The 1920s opened with the social wounds of the Great War, including the conscription splits of 1916 and 1917 that had divided Catholic from Protestant and labour from conservative. The Nationalist and later the United Australia Party governments pursued a development policy summarised as "men, money and markets": assisted British migration, British loans, and imperial preference for primary exports. Soldier settlement schemes placed returned men on the land, often on marginal blocks that failed. The economy depended heavily on wool and wheat exports and on borrowing, leaving Australia exposed when world prices and credit collapsed.

The Great Depression hit Australia severely from 1929. Export prices fell, loans were called in, and unemployment reached around 30 percent by 1932. The crisis split the labour movement: Premier Jack Lang of New South Wales demanded that overseas debt repayment be suspended, while the federal Scullin Labor government, pressed by the Bank of England's adviser Otto Niemeyer, accepted the deflationary Premiers' Plan of 1931, cutting wages and spending. Lang was dismissed by the New South Wales governor in 1932, a rare and controversial use of reserve powers. The Depression discredited Labor for a decade and entrenched bitter memories of the dole and the "susso".

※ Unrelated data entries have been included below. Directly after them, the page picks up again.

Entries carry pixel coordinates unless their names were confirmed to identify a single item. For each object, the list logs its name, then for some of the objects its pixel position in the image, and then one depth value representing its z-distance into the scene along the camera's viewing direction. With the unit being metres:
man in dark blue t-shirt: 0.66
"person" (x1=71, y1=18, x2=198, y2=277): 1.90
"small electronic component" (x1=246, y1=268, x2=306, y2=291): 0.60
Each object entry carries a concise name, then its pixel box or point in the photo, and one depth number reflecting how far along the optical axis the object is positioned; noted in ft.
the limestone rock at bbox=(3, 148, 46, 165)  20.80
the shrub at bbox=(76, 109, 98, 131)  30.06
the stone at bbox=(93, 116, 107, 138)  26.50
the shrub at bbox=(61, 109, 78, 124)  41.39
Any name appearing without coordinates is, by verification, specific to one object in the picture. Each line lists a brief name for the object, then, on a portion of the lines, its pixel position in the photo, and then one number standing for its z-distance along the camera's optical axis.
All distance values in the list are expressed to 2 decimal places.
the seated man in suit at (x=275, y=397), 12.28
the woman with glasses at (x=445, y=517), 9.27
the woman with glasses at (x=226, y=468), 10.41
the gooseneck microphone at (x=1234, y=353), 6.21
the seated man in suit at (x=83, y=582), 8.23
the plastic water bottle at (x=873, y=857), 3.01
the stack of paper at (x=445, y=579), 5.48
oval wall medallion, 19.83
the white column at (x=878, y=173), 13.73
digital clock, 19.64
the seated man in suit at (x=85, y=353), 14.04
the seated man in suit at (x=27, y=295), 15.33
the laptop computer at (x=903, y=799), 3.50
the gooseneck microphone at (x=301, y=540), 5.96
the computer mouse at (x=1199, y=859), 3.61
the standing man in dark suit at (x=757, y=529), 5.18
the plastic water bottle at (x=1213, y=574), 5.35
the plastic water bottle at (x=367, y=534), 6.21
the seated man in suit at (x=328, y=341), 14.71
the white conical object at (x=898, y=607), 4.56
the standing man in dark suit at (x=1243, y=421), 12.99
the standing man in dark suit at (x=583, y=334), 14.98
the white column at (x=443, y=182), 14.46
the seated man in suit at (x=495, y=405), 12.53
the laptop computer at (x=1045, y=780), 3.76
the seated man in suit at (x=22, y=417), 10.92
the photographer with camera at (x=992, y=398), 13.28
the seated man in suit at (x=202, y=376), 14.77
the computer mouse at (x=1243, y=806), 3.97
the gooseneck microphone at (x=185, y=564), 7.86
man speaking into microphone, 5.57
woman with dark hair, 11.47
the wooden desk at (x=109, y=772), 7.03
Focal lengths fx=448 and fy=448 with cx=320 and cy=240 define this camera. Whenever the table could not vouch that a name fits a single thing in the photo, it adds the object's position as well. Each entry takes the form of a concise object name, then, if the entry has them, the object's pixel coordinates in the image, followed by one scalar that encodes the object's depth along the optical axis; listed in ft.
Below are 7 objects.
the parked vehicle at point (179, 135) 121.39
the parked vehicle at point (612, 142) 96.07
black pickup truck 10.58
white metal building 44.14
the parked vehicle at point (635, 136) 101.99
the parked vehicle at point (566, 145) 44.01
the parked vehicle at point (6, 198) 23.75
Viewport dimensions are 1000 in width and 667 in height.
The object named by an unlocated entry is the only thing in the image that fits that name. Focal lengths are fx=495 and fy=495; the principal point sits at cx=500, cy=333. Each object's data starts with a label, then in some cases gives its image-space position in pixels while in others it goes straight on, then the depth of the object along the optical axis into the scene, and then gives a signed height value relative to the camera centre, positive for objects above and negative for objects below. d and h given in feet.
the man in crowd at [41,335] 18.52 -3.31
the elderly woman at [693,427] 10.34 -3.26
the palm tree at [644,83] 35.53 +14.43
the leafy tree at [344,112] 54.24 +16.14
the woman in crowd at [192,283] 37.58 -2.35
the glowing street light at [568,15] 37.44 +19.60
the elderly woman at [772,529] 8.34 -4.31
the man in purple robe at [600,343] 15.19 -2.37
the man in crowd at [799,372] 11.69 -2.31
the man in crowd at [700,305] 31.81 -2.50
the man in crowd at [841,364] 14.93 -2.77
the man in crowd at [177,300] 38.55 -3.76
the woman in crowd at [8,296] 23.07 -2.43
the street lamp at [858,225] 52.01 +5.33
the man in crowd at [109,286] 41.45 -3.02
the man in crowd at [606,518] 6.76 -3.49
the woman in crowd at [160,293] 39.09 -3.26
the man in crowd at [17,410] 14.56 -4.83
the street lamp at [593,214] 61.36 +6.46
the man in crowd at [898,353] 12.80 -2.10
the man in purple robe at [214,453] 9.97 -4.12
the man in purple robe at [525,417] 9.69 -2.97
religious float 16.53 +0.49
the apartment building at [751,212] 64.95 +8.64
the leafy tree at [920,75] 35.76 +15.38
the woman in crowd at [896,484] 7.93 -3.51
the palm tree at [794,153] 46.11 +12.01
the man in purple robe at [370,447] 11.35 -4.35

World War II transformed Australia. After Japan entered the war in December 1941, Curtin recalled Australian troops from the Middle East, accepted American command in the Pacific under General MacArthur, and mobilised the home front through manpower controls, rationing and expanded war industry. The High Court's uniform tax decision of 1942 gave the Commonwealth control of income tax and permanently shifted financial power to Canberra. Women entered the workforce in large numbers, and the threat of invasion after the bombing of Darwin in February 1942 gave the war an unprecedented sense of national emergency.

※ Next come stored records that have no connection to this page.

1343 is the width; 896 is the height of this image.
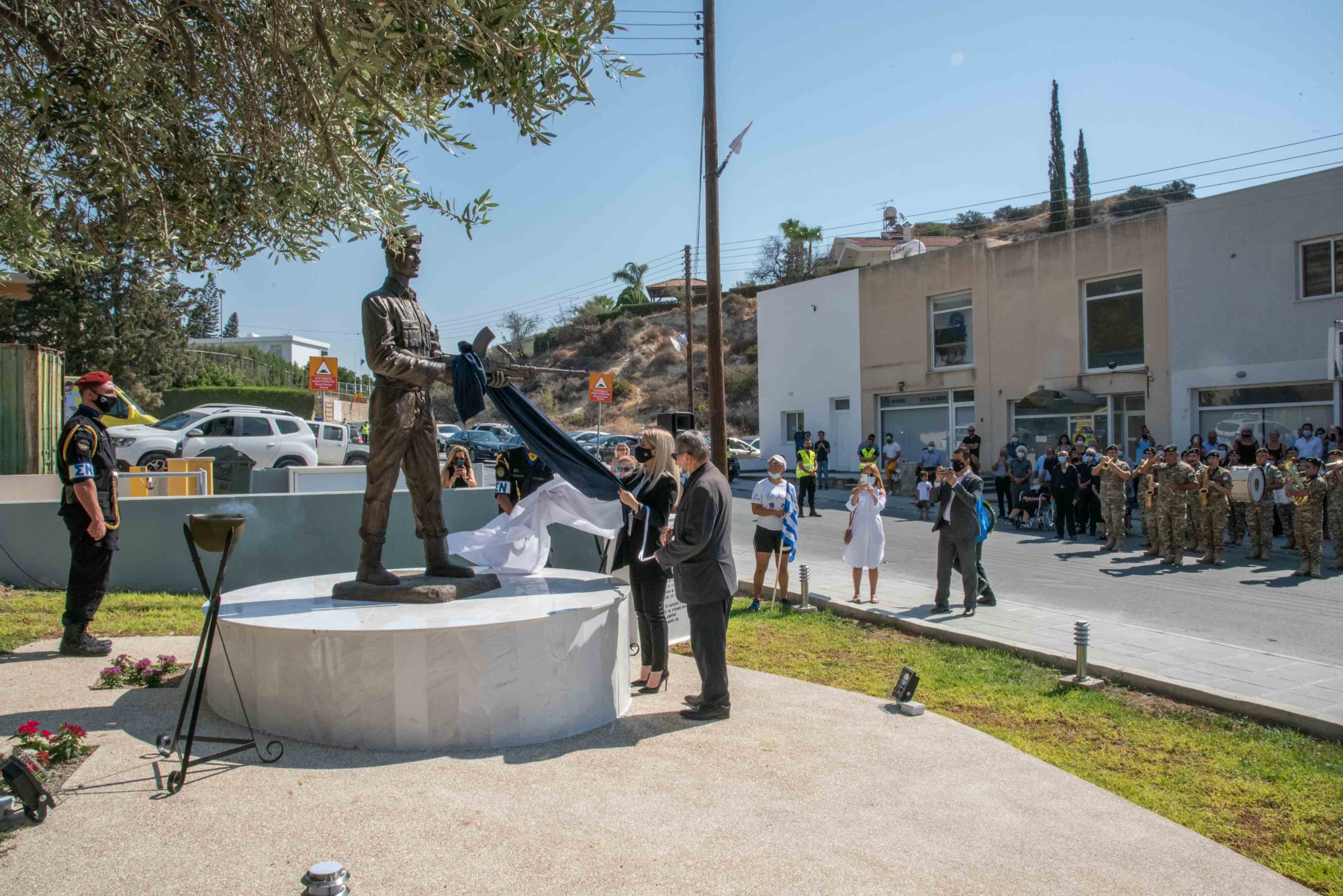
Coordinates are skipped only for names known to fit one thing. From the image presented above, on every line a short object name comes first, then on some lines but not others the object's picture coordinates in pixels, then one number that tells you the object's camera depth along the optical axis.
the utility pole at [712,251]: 12.36
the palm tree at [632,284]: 76.88
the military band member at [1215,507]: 13.54
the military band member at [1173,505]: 13.47
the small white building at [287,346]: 76.38
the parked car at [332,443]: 25.91
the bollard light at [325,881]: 3.35
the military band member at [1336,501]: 12.54
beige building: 23.03
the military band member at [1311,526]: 12.16
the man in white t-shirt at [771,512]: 10.18
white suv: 21.22
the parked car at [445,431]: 36.19
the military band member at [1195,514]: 13.86
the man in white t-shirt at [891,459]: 25.89
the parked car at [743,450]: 37.06
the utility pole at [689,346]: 28.27
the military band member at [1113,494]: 15.05
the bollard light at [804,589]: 10.15
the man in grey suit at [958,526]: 9.78
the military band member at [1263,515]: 13.53
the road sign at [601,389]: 22.98
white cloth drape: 7.56
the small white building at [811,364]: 31.14
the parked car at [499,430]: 40.26
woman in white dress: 10.47
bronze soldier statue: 6.11
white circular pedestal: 5.05
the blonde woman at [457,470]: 12.88
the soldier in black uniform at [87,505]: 6.66
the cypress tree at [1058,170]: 54.62
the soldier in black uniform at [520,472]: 9.47
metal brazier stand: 4.70
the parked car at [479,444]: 36.38
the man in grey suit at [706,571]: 5.82
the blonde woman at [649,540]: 6.56
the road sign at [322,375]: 17.23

Post-war reconstruction under Curtin and, after his death in 1945, Ben Chifley aimed to avoid a return to Depression conditions. The 1945 White Paper committed government to full employment. The Chifley government expanded the federal role through the Commonwealth Bank, the Snowy Mountains Scheme launched in 1949, the new Australian National University, and the beginnings of a social security system. Arthur Calwell launched the mass immigration program in 1947 under the slogan "populate or perish", though it operated within the framework of the White Australia Policy. Chifley's attempt to nationalise the banks and his use of troops against striking coal miners in 1949 contributed to Labor's defeat by Menzies in December 1949.

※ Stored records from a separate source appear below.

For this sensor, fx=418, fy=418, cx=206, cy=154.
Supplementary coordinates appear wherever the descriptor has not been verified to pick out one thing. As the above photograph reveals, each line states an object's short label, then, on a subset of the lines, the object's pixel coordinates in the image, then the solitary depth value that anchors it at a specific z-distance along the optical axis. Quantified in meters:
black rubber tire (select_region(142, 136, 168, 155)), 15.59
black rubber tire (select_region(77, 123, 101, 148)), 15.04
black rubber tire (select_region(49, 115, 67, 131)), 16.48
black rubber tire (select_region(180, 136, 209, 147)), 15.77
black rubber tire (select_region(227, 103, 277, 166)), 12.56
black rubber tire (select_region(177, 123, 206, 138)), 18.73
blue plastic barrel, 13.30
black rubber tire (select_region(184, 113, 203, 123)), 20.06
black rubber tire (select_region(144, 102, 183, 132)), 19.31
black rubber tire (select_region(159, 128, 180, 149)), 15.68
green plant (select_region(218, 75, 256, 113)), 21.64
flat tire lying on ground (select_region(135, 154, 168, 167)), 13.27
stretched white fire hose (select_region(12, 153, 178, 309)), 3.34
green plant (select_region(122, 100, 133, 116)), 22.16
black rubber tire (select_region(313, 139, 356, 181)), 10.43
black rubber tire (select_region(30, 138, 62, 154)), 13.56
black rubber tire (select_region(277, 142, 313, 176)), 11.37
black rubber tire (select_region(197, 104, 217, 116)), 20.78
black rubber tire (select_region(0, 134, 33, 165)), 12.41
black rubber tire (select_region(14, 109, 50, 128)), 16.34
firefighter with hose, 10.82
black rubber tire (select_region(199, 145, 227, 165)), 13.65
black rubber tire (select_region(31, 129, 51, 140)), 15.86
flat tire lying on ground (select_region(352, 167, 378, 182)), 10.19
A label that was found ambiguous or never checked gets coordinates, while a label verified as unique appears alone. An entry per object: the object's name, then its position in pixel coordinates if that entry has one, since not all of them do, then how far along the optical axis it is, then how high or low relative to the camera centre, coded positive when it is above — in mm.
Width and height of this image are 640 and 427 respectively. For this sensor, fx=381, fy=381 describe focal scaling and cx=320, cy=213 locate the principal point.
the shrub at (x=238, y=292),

The period also exposed continuing exclusions. Aboriginal people remained denied citizenship rights and were largely absent from official conceptions of the nation, and the White Australia Policy defined immigration. These limits matter for any judgement about how "modern" or inclusive the nation had become by 1949.

Historiographically, debate centres on continuity versus transformation. Some historians stress how far World War II and Chifley-era reconstruction broke with the interwar past and created the modern Australian state. Others emphasise continuities, including the persistence of British loyalty, the White Australia Policy and the exclusion of Aboriginal people. The Depression and Lang's dismissal remain contested in debates over economic orthodoxy and the proper limits of vice-regal power.